SHE READ TO US IN THE LATE AFTERNOONS

A Life in Novels

by Kathleen Hill

Pub Date: Oct. 24th, 2017
ISBN: 978-1-883285-72-2
Publisher: Delphinium

A distinguished fiction writer traces the relationship between significant periods in her life and the novels she was reading during those defining times.

From the time she was a child, Hill (MFA Program/Sarah Lawrence Coll. Who Occupies This House, 2010, etc.) had a sense that events unfolding around her were “inside a story.” The first time she experienced the way life and art mirrored each other was in a seventh-grade music class. Around the time her teacher told students about the accident that ended her career as a concert pianist, Hill immersed herself in Willa Cather’s Lucy Gayheart. The heroine's accidental drowning prepared the author for the death of a friend’s father, who committed suicide by jumping into the town reservoir. When she was 23, she traveled to Nigeria with her husband to teach. There, she encountered Things Fall Apart and learned about Nigeria’s racist colonial history, all without fully realizing how deeply implicated her own “right-thinking” country was in that brutal past.

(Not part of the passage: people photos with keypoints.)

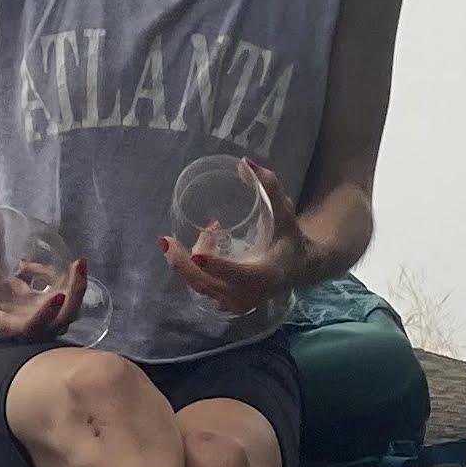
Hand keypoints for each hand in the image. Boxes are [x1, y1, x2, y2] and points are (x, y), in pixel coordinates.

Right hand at [0, 207, 88, 341]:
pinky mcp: (49, 310)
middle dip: (73, 296)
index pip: (25, 327)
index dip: (43, 316)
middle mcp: (26, 323)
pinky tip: (67, 266)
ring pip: (68, 312)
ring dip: (77, 289)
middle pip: (57, 322)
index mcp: (3, 319)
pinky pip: (68, 300)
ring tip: (78, 264)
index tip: (59, 296)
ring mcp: (40, 318)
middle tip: (78, 268)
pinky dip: (71, 283)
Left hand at [160, 159, 310, 321]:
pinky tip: (205, 245)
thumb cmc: (290, 237)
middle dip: (183, 261)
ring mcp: (235, 303)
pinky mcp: (226, 302)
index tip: (198, 256)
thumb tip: (243, 163)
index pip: (238, 274)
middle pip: (205, 283)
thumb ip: (268, 185)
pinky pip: (200, 285)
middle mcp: (248, 295)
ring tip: (208, 230)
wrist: (300, 268)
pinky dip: (194, 267)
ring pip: (199, 283)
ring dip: (190, 258)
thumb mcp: (284, 211)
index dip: (217, 266)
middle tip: (166, 240)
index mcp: (266, 275)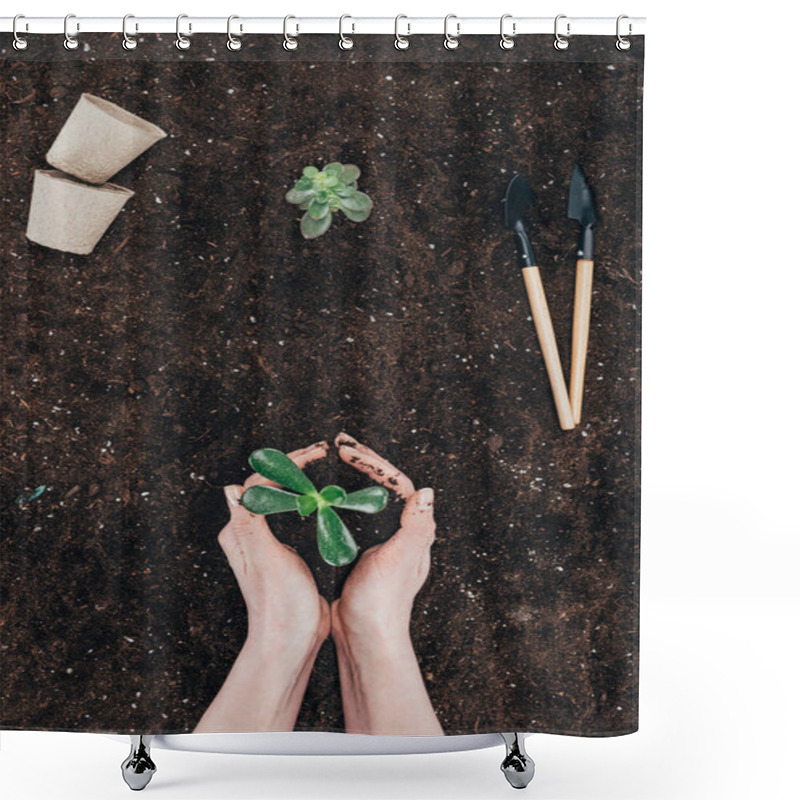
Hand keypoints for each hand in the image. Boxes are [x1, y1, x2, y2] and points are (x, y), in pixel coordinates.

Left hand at [193, 441, 329, 732]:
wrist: (291, 642)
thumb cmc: (279, 605)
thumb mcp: (267, 560)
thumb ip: (250, 524)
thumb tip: (231, 489)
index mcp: (241, 532)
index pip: (258, 484)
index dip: (285, 464)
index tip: (313, 455)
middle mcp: (249, 535)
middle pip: (267, 487)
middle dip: (292, 465)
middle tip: (320, 453)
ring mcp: (265, 544)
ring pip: (279, 499)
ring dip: (298, 480)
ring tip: (320, 467)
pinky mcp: (282, 554)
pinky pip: (290, 517)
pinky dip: (305, 501)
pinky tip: (321, 502)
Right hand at [331, 432, 434, 643]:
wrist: (368, 636)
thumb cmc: (384, 600)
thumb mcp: (400, 559)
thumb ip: (416, 526)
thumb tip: (427, 492)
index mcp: (414, 529)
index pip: (397, 481)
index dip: (374, 462)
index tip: (347, 450)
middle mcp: (405, 532)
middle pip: (387, 484)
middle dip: (365, 459)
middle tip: (340, 441)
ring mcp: (387, 541)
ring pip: (373, 496)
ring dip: (357, 473)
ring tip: (338, 454)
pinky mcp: (369, 552)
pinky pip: (360, 513)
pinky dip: (346, 496)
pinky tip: (331, 495)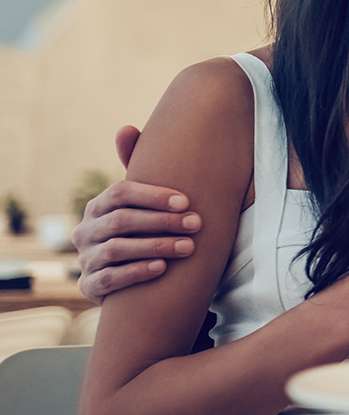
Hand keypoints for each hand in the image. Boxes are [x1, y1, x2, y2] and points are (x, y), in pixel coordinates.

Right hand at [71, 125, 198, 301]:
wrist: (133, 279)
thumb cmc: (144, 230)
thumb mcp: (143, 202)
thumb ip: (138, 167)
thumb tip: (126, 127)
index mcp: (97, 206)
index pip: (119, 194)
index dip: (153, 196)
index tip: (186, 201)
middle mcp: (85, 231)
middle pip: (121, 221)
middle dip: (162, 222)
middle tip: (197, 224)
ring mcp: (86, 259)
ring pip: (117, 250)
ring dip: (155, 246)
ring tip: (188, 247)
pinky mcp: (89, 287)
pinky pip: (109, 280)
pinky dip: (136, 272)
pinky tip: (162, 268)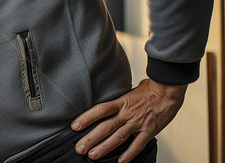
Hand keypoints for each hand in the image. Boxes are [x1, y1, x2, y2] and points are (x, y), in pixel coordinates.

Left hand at [71, 78, 186, 162]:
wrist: (168, 89)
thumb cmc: (149, 89)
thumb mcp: (128, 91)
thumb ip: (118, 101)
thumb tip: (106, 107)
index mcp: (121, 102)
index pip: (99, 110)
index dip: (86, 118)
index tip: (74, 126)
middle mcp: (127, 113)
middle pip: (105, 127)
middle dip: (90, 138)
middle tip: (79, 148)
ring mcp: (138, 123)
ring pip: (118, 137)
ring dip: (104, 148)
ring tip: (92, 155)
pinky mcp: (149, 130)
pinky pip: (138, 145)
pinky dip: (129, 154)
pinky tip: (120, 162)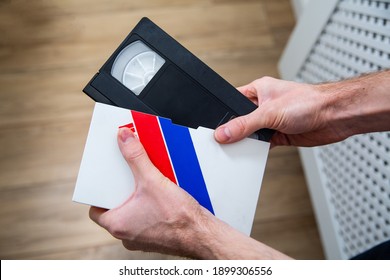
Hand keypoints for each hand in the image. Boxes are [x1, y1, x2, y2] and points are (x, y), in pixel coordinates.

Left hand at [89, 127, 213, 257]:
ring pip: (132, 216)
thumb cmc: (177, 217)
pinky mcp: (157, 239)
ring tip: (146, 186)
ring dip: (138, 202)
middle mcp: (127, 236)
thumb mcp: (152, 180)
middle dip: (122, 194)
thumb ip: (136, 157)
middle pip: (116, 210)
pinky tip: (162, 199)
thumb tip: (124, 138)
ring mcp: (142, 239)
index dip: (100, 195)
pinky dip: (151, 210)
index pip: (96, 210)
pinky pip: (147, 222)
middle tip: (129, 180)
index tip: (107, 183)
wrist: (202, 235)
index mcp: (118, 225)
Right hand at [214, 77, 354, 146]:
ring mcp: (271, 121)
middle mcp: (263, 105)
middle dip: (234, 131)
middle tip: (224, 141)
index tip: (213, 128)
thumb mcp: (269, 113)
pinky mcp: (279, 134)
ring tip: (238, 148)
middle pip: (240, 120)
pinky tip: (253, 153)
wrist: (335, 116)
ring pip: (251, 134)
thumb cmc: (310, 101)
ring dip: (247, 141)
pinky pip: (262, 144)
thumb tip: (224, 133)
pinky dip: (257, 150)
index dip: (222, 114)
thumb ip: (244, 125)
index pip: (232, 101)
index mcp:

Reading A Portrait of a Lady cast her own innocence, both about colonial Africa and her own rushed union with her husband, into uncomfortable relief: like slavery, “marriage involved...the desire…to bend another’s will to the requirements of one’s own.” On a later trip to France, the author was drawn to Madame Bovary and the female protagonist who believed that reality “hover[ed] just beyond reach”; and then to Diary of a Country Priest, which offered her insight into how she had been looking at the people around her “through the lens of fear” rather than love. But it would be À la Recherche du Temps Perdu, which she read many years later to a nearly blind Diana Trilling, that would cause her to think more deeply about the mysteries of life. Eloquent and searching, Hill’s book explores the strange and wondrous resonances between the read and lived while celebrating reading itself as among the most profoundly transformative of human acts.

A thought-provoking memoir about the significance of literature in life.